Iwinski told Deadline that the WGA contract, which he predicted would be ratified, helps SAG-AFTRA on issues such as extra pay for streaming shows that become hits and guidelines for generative artificial intelligence in productions.

“The idea that we were told on May 1 that ‘never in the history of this business have we paid for shows doing better,’ Well, one, that wasn’t true. But, two, now it’s in our contract,” Iwinski said. “So now SAG can say, ‘We want to get paid for performance.’”

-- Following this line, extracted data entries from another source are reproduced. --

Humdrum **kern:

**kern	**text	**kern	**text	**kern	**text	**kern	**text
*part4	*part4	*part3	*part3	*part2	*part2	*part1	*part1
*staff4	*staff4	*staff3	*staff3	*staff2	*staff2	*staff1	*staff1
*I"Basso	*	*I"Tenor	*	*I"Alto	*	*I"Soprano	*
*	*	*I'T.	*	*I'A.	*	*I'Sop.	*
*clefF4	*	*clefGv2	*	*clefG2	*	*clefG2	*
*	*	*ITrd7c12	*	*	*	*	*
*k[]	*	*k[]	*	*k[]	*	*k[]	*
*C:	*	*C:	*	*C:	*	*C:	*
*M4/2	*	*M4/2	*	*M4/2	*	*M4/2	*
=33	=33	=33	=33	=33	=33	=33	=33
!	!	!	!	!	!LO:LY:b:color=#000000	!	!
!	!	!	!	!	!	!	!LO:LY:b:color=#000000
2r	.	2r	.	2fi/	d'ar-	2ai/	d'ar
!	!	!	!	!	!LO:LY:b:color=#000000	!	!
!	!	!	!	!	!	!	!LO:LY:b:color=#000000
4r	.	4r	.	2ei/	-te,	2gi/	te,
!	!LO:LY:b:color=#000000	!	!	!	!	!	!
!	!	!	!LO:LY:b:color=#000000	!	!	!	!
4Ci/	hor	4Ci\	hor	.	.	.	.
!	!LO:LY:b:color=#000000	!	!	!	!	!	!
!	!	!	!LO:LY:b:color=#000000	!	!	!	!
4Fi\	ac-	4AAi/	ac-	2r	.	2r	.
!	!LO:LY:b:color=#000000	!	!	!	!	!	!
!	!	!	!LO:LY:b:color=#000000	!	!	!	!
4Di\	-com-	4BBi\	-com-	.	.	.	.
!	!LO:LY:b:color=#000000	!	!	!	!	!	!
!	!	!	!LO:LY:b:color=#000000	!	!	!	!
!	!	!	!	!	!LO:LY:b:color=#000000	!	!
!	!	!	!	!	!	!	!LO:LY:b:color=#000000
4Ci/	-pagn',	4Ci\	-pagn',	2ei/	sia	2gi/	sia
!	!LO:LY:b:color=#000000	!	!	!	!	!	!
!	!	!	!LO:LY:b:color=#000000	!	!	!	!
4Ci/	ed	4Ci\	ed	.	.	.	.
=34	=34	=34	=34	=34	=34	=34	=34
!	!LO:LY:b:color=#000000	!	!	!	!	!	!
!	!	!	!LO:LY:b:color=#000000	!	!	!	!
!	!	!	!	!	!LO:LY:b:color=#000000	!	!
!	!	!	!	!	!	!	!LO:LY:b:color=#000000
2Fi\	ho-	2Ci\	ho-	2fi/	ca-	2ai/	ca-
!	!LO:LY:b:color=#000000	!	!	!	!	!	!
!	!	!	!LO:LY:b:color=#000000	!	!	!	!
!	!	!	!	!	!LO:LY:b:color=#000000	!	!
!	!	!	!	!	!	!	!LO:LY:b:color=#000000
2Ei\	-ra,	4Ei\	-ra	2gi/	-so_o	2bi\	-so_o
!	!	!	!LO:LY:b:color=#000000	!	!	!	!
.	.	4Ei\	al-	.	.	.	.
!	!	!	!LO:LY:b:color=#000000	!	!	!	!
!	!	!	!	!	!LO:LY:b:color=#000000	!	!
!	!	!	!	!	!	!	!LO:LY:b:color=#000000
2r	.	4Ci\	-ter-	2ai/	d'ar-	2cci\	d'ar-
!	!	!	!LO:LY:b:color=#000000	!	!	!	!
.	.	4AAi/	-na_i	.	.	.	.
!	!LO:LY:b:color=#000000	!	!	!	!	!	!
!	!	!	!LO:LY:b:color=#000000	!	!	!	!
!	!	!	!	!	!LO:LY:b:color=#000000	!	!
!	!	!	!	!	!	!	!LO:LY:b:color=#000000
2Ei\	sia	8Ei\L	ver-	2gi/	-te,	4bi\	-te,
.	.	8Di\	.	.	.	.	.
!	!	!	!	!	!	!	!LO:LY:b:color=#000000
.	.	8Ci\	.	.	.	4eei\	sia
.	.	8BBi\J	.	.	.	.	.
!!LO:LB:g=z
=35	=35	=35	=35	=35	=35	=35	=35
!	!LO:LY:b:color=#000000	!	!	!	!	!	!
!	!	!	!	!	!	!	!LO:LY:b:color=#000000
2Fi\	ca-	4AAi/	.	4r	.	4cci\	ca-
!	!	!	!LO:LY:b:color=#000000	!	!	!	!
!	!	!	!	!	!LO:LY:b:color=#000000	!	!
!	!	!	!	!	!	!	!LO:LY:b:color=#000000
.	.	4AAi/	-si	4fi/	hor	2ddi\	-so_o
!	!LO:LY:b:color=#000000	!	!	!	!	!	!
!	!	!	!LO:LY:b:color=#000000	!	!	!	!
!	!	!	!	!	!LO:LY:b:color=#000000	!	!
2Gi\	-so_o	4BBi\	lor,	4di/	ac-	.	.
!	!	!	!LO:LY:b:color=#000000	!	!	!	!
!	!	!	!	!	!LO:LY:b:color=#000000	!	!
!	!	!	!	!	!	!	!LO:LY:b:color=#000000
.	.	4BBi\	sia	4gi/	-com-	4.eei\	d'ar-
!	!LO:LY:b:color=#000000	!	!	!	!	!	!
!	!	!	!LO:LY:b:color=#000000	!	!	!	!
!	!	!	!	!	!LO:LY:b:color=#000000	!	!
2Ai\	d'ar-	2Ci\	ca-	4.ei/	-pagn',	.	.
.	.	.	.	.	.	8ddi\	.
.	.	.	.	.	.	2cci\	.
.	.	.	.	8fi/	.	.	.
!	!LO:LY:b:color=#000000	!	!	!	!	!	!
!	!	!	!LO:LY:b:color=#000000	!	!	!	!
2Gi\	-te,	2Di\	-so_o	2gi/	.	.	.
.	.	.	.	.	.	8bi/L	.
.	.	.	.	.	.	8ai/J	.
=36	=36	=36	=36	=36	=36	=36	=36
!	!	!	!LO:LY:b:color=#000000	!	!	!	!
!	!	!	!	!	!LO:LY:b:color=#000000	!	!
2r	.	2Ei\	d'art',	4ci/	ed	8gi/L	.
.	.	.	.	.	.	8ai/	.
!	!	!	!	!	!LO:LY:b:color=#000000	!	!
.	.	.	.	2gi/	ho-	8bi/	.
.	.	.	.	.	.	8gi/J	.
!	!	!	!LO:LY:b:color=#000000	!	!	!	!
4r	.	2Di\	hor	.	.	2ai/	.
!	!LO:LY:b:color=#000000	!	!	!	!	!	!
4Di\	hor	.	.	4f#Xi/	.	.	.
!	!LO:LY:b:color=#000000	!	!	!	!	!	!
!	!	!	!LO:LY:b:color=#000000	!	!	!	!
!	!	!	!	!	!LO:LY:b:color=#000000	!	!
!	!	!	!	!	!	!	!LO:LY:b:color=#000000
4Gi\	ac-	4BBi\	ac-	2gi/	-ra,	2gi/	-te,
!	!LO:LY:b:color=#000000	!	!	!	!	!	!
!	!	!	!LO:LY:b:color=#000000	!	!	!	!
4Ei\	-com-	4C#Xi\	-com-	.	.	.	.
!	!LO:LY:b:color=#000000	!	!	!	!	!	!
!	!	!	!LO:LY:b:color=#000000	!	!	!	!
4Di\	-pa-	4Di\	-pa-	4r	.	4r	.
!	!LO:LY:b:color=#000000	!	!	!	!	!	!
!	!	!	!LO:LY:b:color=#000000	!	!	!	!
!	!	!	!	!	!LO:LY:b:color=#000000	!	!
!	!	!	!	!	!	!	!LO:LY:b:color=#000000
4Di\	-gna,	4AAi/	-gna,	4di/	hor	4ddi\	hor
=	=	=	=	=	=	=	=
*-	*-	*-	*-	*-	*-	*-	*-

“The biggest thing that our strike proved is that when Carol says ‘never,’ that’s not actually true,” Iwinski said. “And she loves saying ‘never.’ But we proved her wrong about half a dozen times. And so now SAG can walk in and when they hear ‘never’ they can say, ‘Well, that’s not necessarily true.’

“The other big one is, they came to us,” Iwinski said. “Four of the CEOs came to our offices, met on our turf, talked to us, and once they did it took four days and we were done. That model, I think it shows where the AMPTP is at: They’re not meeting there [at AMPTP offices] anymore. They’re going to SAG’s offices. The CEOs are still involved, and they’ve realized now that’s what it takes to get it done.”

Iwinski said that the stagehands’ and drivers’ unions, IATSE and the Teamsters, can take the same lesson about home turf when their AMPTP contracts come up.

Sesame Street actor Bill Irwin told Deadline that he was encouraged by the fact that studio and streaming executives are also promising to be present for the SAG-AFTRA negotiations. Eighty-two days into the actors strike, Irwin said that he was both hopeful and wary. 

“What is a picket line?” he asked rhetorically. “This is the 21st Century. It isn’t keeping people from crossing like in the old days, but it’s a presence and we’re hoping they hear us upstairs.”

Irwin, who trained as a clown with Ringling Brothers and Barnum & Bailey and transitioned to screen acting, has busied himself during the strikes with stage acting and teaching. 

“But I am oh, so ready to get back to work on those teams of people: the crew, a director, writers standing by, actors telling stories,” he said. “I’m so ready for that.”